Two pieces by TPM faves Jamelle Bouie and Greg Sargent are essential reading for impeachment supporters, as the president and his defenders attack the proceedings as undemocratic and illegitimate. Bouie gets the ball rolling with a column affirming the constitutional legitimacy of impeachment (i.e., it is not a coup, as the GOP would have us believe), and that hits back against claims that it’s an overturning of the 2016 election and that those who oppose Trump can only look to the 2020 elections for recourse. These are all important points in combatting the propaganda that takes the place of reasoned argument coming from the president’s defenders, but Bouie goes on to make an observation that goes to the heart of how weak these arguments are: the president has been acting and talking as if he represents the will of the voters, but this is purely a fiction. In the first place, he was elected by a minority of those who cast their votes in 2016; in the second, the Democrats won a majority of votes in the 2018 elections (and seized control of the House of Representatives despite odds stacked against them by GOP gerrymandering and voter suppression efforts). The degree to which only votes for the president, and not votes for members of Congress, count in the mind of the president and his defenders is truly remarkable, and fits neatly into their belief that the presidency is the “real” power in our system of government.

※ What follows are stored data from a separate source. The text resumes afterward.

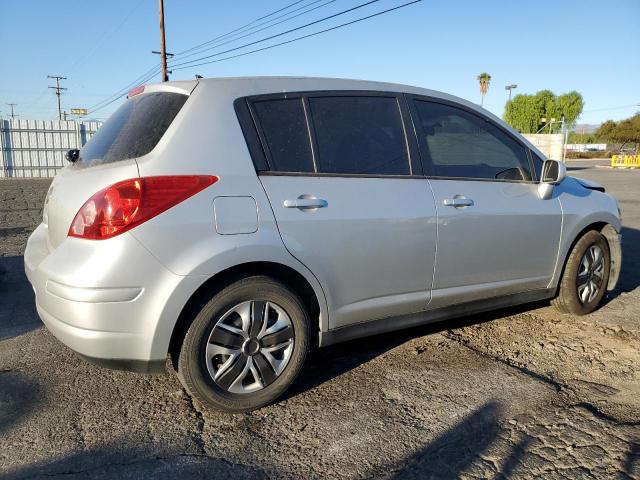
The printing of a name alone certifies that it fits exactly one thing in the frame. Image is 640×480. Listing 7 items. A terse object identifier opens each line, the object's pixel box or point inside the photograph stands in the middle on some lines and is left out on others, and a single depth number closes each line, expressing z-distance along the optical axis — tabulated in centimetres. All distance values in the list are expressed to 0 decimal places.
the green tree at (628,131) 5588
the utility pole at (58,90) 6794
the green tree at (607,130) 5959
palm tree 5972
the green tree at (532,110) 7262
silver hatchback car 260
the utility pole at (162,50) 2638
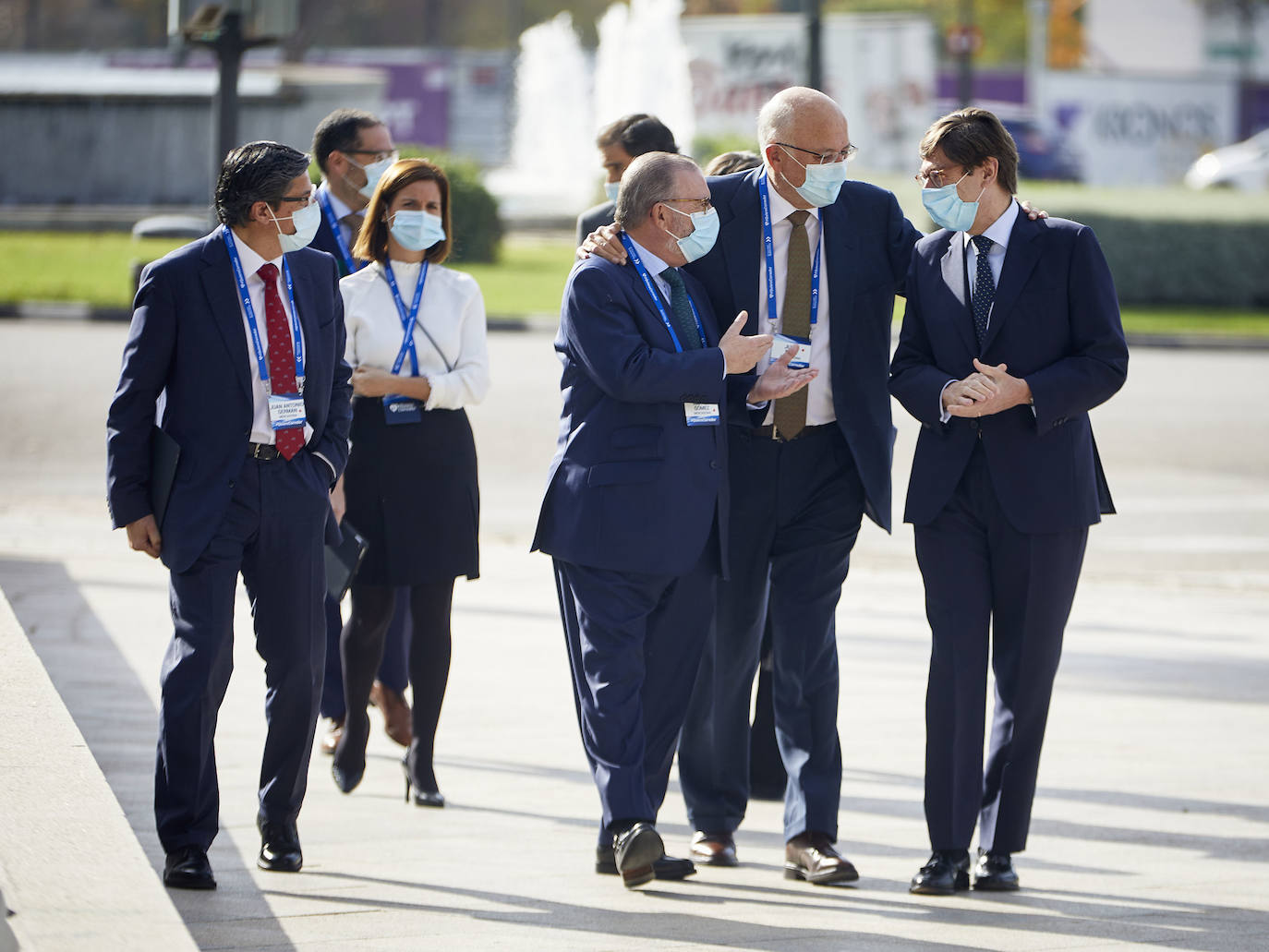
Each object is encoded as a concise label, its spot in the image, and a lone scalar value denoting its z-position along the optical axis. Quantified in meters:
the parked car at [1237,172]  83.81
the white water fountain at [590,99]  85.69
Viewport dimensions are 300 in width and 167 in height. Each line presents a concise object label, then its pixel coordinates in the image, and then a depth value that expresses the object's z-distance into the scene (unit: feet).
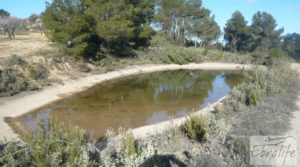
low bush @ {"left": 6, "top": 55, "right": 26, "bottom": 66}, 46.64
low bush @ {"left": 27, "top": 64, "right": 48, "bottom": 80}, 46.20
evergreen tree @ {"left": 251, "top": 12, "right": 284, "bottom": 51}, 113.89
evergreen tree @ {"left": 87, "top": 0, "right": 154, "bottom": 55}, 61.95
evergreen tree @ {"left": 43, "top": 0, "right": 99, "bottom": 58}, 55.05
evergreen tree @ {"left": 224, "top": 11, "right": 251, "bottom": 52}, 110.85
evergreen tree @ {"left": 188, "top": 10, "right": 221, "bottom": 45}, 110.30
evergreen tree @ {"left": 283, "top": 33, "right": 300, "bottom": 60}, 126.22
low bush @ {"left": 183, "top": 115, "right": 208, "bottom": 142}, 21.72
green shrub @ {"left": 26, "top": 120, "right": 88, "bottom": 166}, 15.03
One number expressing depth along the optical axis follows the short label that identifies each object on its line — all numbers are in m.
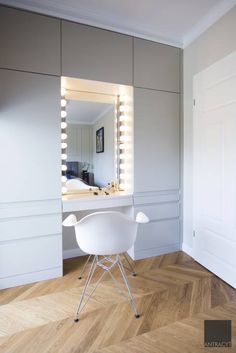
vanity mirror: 2.70
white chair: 1.66
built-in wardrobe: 2.13
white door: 2.16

At a moment when the Democrats need to be hitting this president with every tool at their disposal, pointing out the illogic of his majoritarian pretensions seems a pretty good way to chisel at his defenses. Everyone knows he lost the popular vote, and the Democrats shouldn’t shy away from capitalizing on this fact, not when they face a president willing to lie and cheat his way to re-election. The fact of the House victory in 2018 should be kept front and center — it was a clear repudiation of this president, and is obviously why there can even be an impeachment effort now.

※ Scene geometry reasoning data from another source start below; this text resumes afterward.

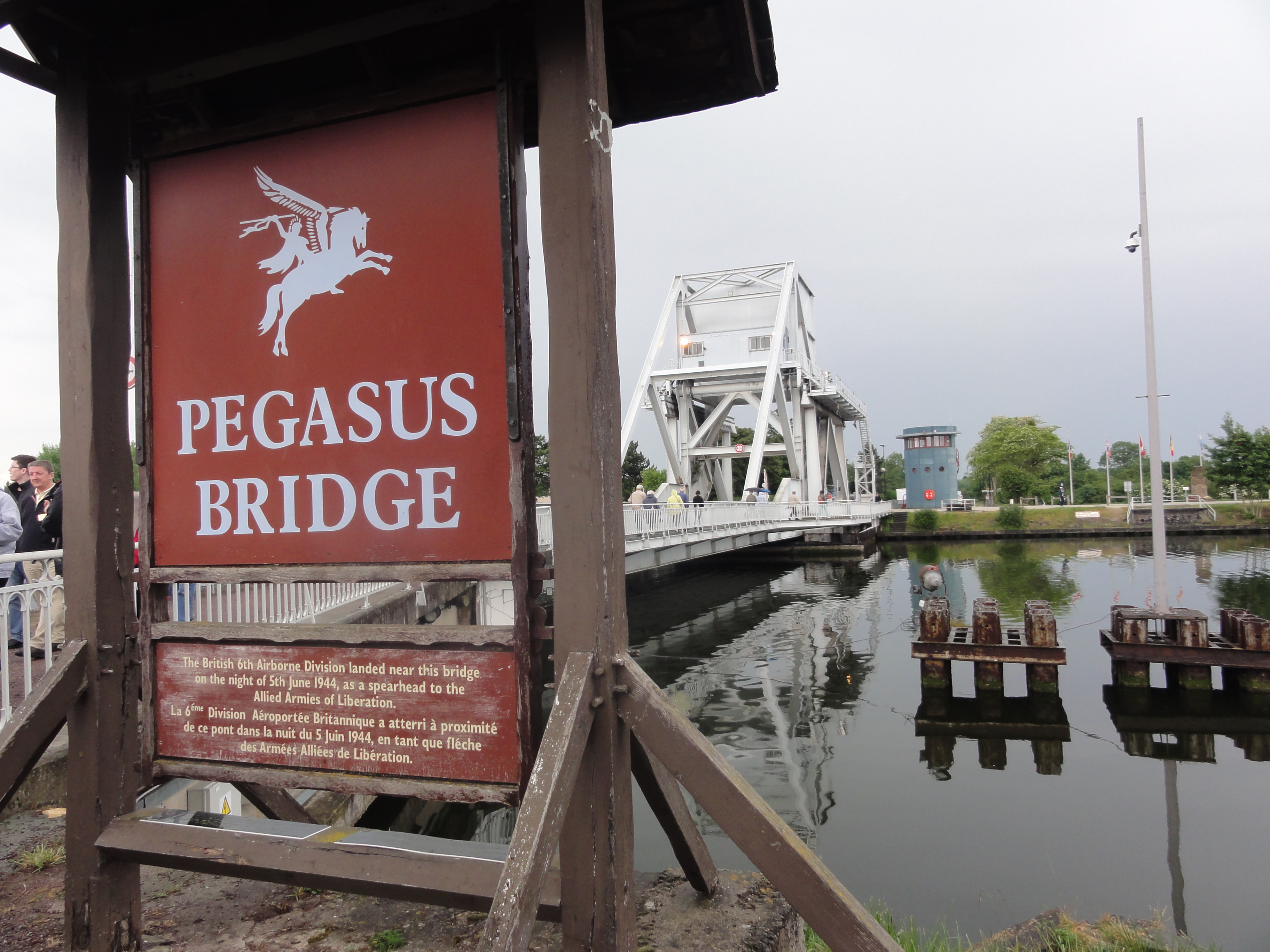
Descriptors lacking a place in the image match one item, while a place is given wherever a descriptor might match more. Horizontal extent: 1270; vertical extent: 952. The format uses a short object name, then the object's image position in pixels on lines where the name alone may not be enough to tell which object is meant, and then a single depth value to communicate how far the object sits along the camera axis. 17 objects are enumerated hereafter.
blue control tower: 67.31
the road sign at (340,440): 2.25
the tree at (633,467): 65.75
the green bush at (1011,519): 45.19
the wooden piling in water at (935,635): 11.71
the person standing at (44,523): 5.84
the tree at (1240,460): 49.09
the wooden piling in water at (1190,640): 10.87
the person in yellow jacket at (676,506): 18.80
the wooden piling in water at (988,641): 11.36
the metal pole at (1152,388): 12.41
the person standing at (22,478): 6.72
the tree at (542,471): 46.56
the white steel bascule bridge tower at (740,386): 44.59
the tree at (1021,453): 66.44
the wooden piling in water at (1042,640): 11.17
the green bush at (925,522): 46.09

But keeping the truth of his minority status in the public mind is also an antidote to Trump’s “right-wing populist logic” in which those who don’t support him are, by definition, illegitimate actors in American politics. Bouie writes:
Trump has not tried to represent the nation as a whole and does not pretend to govern on everyone’s behalf. Instead, he casts himself as a representative of “the people,” narrowly defined as his supporters, who are themselves — in a sort of circular logic — the essence of the nation. In the Trumpist vision, the 2016 election stands apart from all others. It’s no longer a grant of constitutionally-bounded authority. It becomes a kind of coronation, in which Trump is sanctified as the embodiment of a “real America,” the actual size of which is irrelevant.
This is the first time it’s really clicked for me that Trump, and many of his supporters, view 2016 as a sort of “Year Zero,” when a celestial countdown ticked over and the elect were separated from the damned, and when, as far as they’re concerned, the rules all changed. This goes hand-in-fascist-glove, of course, with the idea that their opponents are illegitimate, either in wanting to hold power or in opposing this presidency — not exactly a vision of American politics compatible with contested elections or the peaceful transition of power.

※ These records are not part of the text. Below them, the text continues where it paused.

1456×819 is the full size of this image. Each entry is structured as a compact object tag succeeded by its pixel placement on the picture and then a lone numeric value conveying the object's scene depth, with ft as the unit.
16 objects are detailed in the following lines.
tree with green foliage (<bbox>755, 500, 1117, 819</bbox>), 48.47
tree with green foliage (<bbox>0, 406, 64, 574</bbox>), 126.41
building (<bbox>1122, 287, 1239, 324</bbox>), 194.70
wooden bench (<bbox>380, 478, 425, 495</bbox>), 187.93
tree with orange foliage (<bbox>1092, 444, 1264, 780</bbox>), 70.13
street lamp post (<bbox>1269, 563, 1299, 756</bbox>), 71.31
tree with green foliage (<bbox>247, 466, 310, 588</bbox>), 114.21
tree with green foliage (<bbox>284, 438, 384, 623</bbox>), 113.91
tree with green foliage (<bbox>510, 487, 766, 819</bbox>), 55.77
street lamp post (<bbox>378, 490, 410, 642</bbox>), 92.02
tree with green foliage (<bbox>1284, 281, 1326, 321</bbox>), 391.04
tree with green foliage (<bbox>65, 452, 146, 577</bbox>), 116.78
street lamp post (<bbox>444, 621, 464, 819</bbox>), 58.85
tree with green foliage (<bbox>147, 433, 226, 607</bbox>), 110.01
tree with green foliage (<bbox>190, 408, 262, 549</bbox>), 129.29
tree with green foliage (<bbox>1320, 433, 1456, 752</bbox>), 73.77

Greg Sargent elaborates on some of Bouie’s points, referring to Trump’s actual position as “minoritarian populism" or “counter-majoritarian populism.” In particular, he zeroes in on how the president and his defenders have combined the idea that the president alone represents the will of the majority with their attacks on the federal bureaucracy, which they call “the deep state” and decry as undemocratically opposed to the president’s will. Here, Sargent makes a point that needs to be put into wider circulation:
The whole legal scaffolding of whistleblower protections that arose in legislative stages after Watergate reflects the recognition that you want government insiders to be able to sound the alarm about wrongdoing without fear of retaliation from agency heads who serve at the executive’s pleasure. You want this to protect the people [. . .] [T]he bottom line is that when Trump attacks this as a sham process — as an effort to flout some fictitious people’s will — he’s actually trying to undermine the very sort of protections that evolved to deal with precisely the sort of corruption Trump is engaged in. These processes were created and built upon by democratically elected Congresses and previous presidents.
In other words, while Trump is trying to convince us that he’s the victim of a “deep state” coup, the impeachment inquiry was set off by a member of the government following the rules put in place by democratically-elected congressmen and senators (and signed into law by a democratically-elected president!). And I would add that apart from the whistleblower in the Ukraine scandal, the behavior of those members of the diplomatic and national security bureaucracy troubled by Donald Trump’s corrupt backchannel efforts to pressure Ukraine and subvert the 2020 elections is remarkable for the degree to which they played by internal rules and procedures; if anything, we can see how the president was for a long time able to benefit from many people’s good faith belief in a system where the president is assumed not be a corrupt actor.
The logical, fact-based analysis and democratic appeals of Bouie and Sargent’s arguments could not contrast more strongly with the feral, anti-democratic animus of President Trump’s ugly populism, which is inseparable from his white supremacism and authoritarianism. Trump’s assertions of a unique rectitude and knowledge of what’s best for America are laughable, but also necessary given the weak hand he has always held. With impeachment, Democrats and the rest of America have called his bluff; part of the process of undoing this presidency will be to dissect his absurd pretensions to be the only democratic figure in government.